> **The task**: Beginning with the line that has "right elbow: (224, 285)" in it, transcribe the listing exactly through its final line, and add nothing.

Segment Open

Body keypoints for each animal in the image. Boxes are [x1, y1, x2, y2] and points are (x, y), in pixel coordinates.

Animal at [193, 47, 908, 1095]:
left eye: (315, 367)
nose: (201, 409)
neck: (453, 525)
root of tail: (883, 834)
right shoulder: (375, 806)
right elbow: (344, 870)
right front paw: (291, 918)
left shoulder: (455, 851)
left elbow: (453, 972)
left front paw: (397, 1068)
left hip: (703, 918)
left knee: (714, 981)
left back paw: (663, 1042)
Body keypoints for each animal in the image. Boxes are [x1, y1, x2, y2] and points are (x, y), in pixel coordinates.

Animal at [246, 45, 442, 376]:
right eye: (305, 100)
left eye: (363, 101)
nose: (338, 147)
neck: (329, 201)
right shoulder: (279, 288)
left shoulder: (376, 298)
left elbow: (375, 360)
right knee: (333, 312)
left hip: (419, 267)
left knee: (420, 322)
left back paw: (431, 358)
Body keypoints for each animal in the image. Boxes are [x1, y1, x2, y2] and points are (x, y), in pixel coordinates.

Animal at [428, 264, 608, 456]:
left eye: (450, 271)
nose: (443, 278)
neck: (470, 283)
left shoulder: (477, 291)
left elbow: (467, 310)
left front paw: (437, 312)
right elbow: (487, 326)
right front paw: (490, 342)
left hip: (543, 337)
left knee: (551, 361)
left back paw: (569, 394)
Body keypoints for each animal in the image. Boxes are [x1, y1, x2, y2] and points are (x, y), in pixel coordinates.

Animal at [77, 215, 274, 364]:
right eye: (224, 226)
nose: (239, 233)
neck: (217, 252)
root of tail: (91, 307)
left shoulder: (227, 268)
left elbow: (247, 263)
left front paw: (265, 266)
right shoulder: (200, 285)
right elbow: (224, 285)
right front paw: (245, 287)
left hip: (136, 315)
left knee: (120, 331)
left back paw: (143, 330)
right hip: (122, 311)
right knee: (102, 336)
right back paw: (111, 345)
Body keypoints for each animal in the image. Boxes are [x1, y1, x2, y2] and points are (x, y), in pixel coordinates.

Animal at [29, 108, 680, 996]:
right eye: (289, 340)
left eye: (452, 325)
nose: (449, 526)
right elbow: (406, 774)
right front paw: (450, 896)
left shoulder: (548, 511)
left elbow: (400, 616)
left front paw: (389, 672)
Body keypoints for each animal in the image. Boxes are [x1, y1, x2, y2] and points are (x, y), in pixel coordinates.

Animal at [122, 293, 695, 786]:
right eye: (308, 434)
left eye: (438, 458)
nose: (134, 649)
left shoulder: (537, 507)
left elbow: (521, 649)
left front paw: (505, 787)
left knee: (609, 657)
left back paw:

Segment Closed

> **Your response**:
right elbow: (224, 285)
right front paw: (245, 287)
left hip: (136, 315)
left knee: (120, 331)
left back paw: (143, 330)
right hip: (122, 311)
right knee: (102, 336)
right back paw: (111, 345)
Body keypoints for each animal in the image. Boxes are [x1, y1, x2, y2] and points are (x, y), in pixel coordinates.

Animal at [29, 108, 680, 996]:
right eye: (289, 340)
left eye: (452, 325)
nose: (449, 526)
right elbow: (406, 774)
right front paw: (450, 896)
left shoulder: (548, 511)
left elbow: (400, 616)
left front paw: (389, 672)
Body keypoints for each animal in the image. Boxes are [x1, y1, x2, y2] and points are (x, y), in pixel coordinates.

Animal at [122, 293, 695, 786]:
right eye: (308, 434)
left eye: (438, 458)
nose: (134, 649)
left shoulder: (537, 507)
left elbow: (521, 649)
left front paw: (505, 787)
left knee: (609, 657)
left back paw:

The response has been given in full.